Electrically conductive polymers convert heat to electricity

Organic semiconductors are electrically conducting carbon-based materials with structures similar to dyes and plastics. They can be dissolved in solvents, and so they can be printed at room temperature like inks using jet-printing or roll-to-roll coating (like newspapers) onto a flexible substrate.¹ As a result, they are attractive as a basis for low-cost displays, sensors, and solar cells. Organic light-emitting diodes are already commercial products in displays for mobile phones, and much effort has been directed at expanding their use.

Very recently, organic semiconductors have been considered as thermoelectric materials,² which convert heat to electrical energy (and the reverse) with no moving parts. Thermoelectric modules can be used for waste heat scavenging as well as local cooling applications, such as temperature control of optical switches. The power-conversion efficiency of a thermoelectric material is related to the figure of merit ZT =(α²σ)T/κ, where α is the thermopower, σ is electrical conductivity, κ is thermal conductivity, and T is temperature. ZT of more than 0.5 is considered useful for applications, and a ZT as high as 0.4 has recently been demonstrated in a common organic semiconductor named PEDOT.³

Figure 1. (top) Structural model of the interaction between the semiconducting polymer, PBTTT, and the molecular dopant, F₄TCNQ. (bottom) Grazing incidence x-ray scattering shows that blends of PBTTT and F₄TCNQ are highly ordered.

A critical issue in the development of organic thermoelectrics is a means to control the number of charge carriers.⁴ The three parameters α, σ, and κ are interrelated as a function of carrier concentration such that the electrical and thermal conductivities increase with the number of carriers while the thermopower decreases, so that maximum ZT results from intermediate carrier concentration. Therefore, we need organic semiconductors that can be stably doped by other chemical species to obtain a suitable charge carrier concentration to maximize ZT.

Figure 2. Conductivity, σ, versus thermopower, α, for multiple polythiophenes doped in two ways follow a single power-law trend (black line). Polythiophenes doped with F₄TCNQ (tetrafluoro-tetracyanoquinodimethane) are in yellow and those doped with FTS (perfluoroalkyl trichlorosilane) are in blue.

Semiconducting organic polymers are poorly ordered in comparison with inorganic crystals, but recent advances in controlling this ordering have led to highly efficient charge transport. Tuning electronic properties via doping often requires large molecular species to be introduced instead of single atoms as is the case with conventional inorganic semiconductors (see Figure 1). Adding dopants can disrupt the molecular ordering, increasing disorder and degrading charge transport.

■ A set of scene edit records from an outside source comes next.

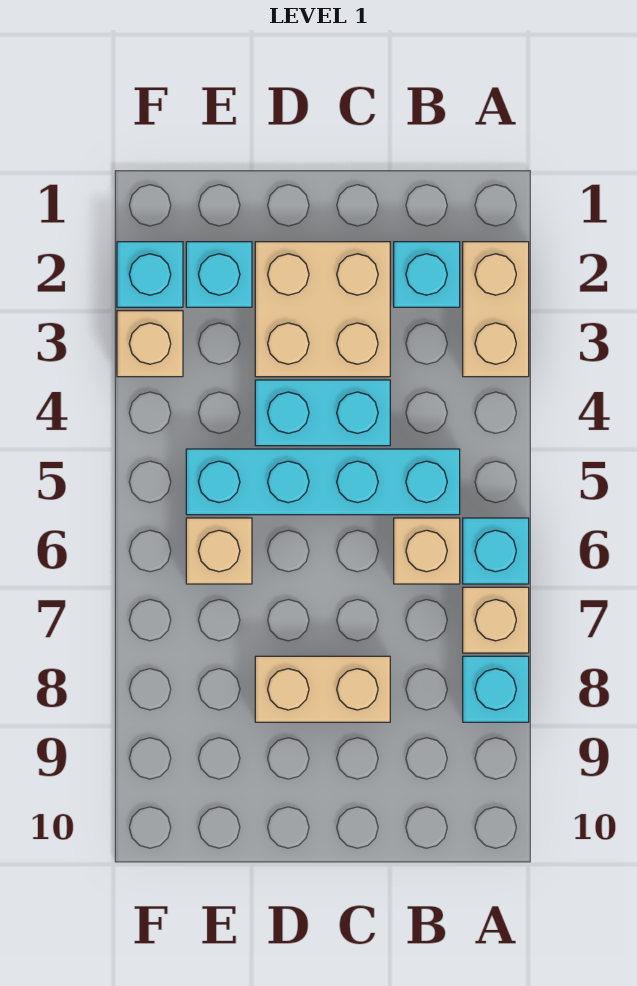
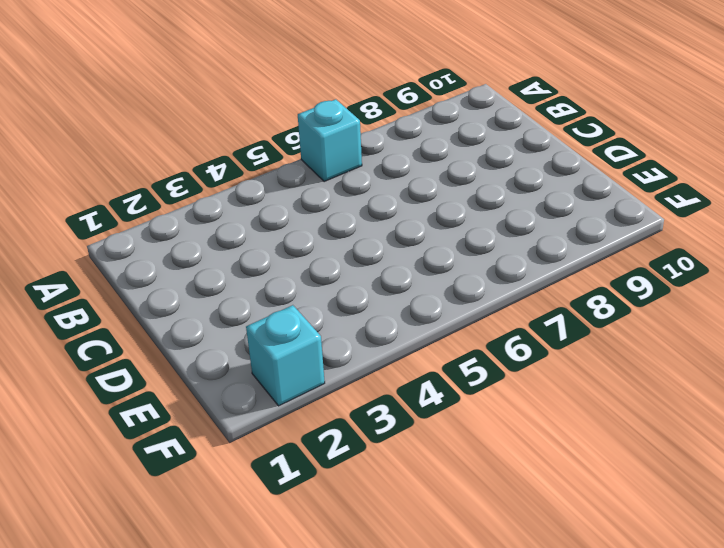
none -> tan brick A2:A3 level 1
none -> tan brick A7 level 1
none -> cyan brick A8 level 1

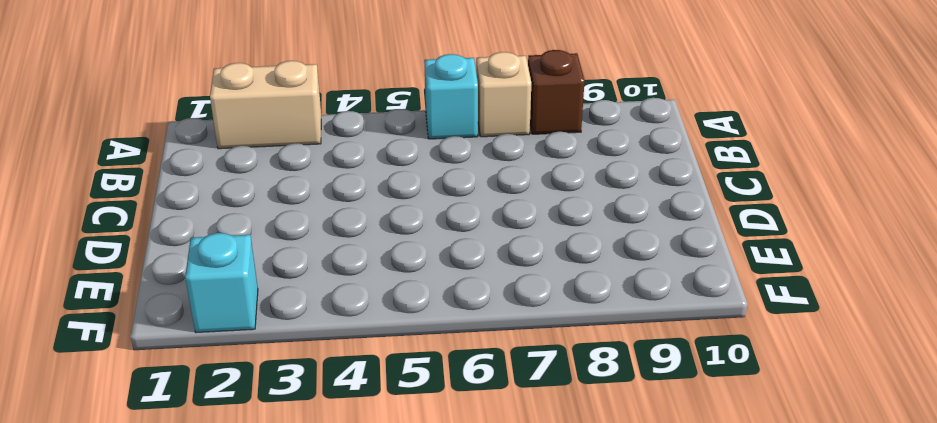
brown brick A8 level 1 -> cyan brick A8 level 1
none -> cyan brick B2 level 1
none -> cyan brick B5:E5 level 1
none -> tan brick B6 level 1

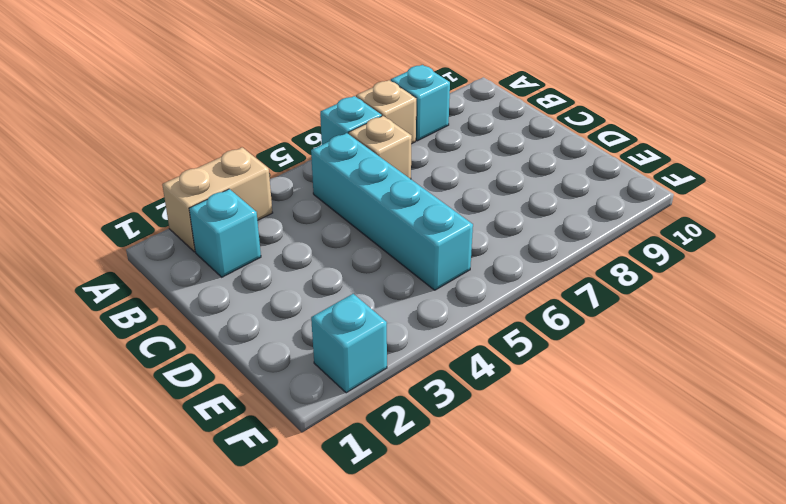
none -> tan brick C2:D3 level 1
none -> cyan brick C4:D4 level 1
none -> tan brick C8:D8 level 1

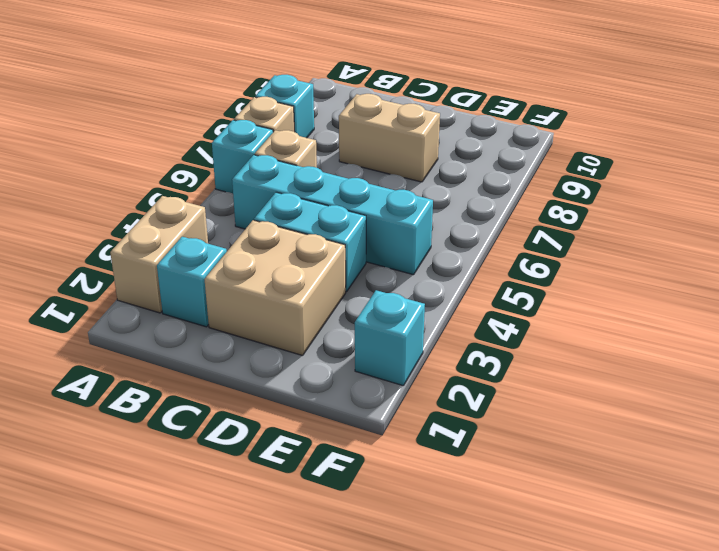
none -> cyan brick E2 level 1
none -> tan brick E6 level 1
none -> tan brick F3 level 1

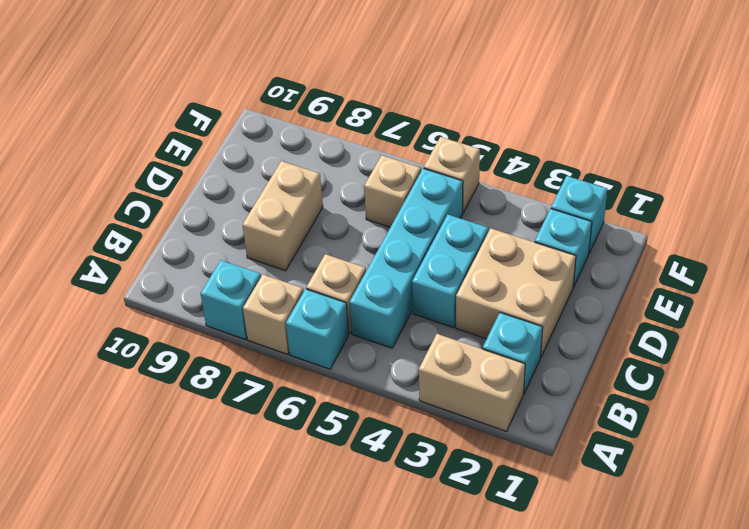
tan brick F5 level 1 -> tan brick F3 level 1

We studied the thermoelectric properties of polymers already known to perform well in thin-film transistors, both to assess the viability of these high-performing materials for thermoelectric applications, and to understand the underlying mechanisms of charge transport. To explore the effects of doping and microstructure on organic semiconductors, we studied the thermoelectric properties of a series of structurally similar polymers doped with two different mechanisms that affect microstructure in different ways. These complex thiophene-based polymers, generally known as P3HT, PBTTT, and P2TDC17-FT4 for simplicity, have similar high field-effect carrier mobilities⁵ The first doping mechanism involves introducing a molecule, tetrafluoro-tetracyanoquinodimethane (F₄TCNQ), in solution with the polymer in various molar ratios to the repeat units of polymer. We found that F₄TCNQ can be incorporated into ordered regions of these polymers with a different molecular packing structure from undoped polymers, leading to high electrical conductivity. We used a combination of spectroscopy and x-ray scattering to elucidate this structure and complement the electrical measurements. In contrast, the second doping mechanism involves vapor deposition of a different small molecule, a perfluoroalkyl trichlorosilane (FTS), onto the surface of the pristine polymer thin film, which does not disrupt the polymer in the way that the F₄TCNQ does.

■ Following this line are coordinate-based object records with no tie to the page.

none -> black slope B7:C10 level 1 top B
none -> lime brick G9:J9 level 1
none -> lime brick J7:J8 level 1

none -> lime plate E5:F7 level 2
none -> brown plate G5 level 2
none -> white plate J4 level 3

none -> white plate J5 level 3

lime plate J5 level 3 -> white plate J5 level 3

A key issue for developing organic thermoelectrics is understanding how thermopower changes with the electrical conductivity, which maximizes the numerator of ZT. Our studies of these doped semiconducting polymers revealed that as the doping increased, electrical conductivity increased. However, the thermopower decreased, as expected for conventional semiconductors. A clear trend in the form of a power law emerged when comparing electrical conductivity to thermopower across both doping mechanisms. It is striking that this trend exists over nearly nine orders of magnitude of conductivity for two fundamentally different doping mechanisms (see Figure 2). Additionally, when we compiled existing thermoelectric data for these and other polymers, we noticed that the data also follows this trend.⁶

In summary, we proposed and demonstrated a method to determine whether new thermoelectric materials exceed the performance of existing materials. Our future work will focus on understanding the relationship of processing methods to thermopower and the impact on the thermal conductivity. If successful, this work could lead to novel thermoelectric modules for wearable waste heat scavengers and low-cost thermal control modules for electronics and optics.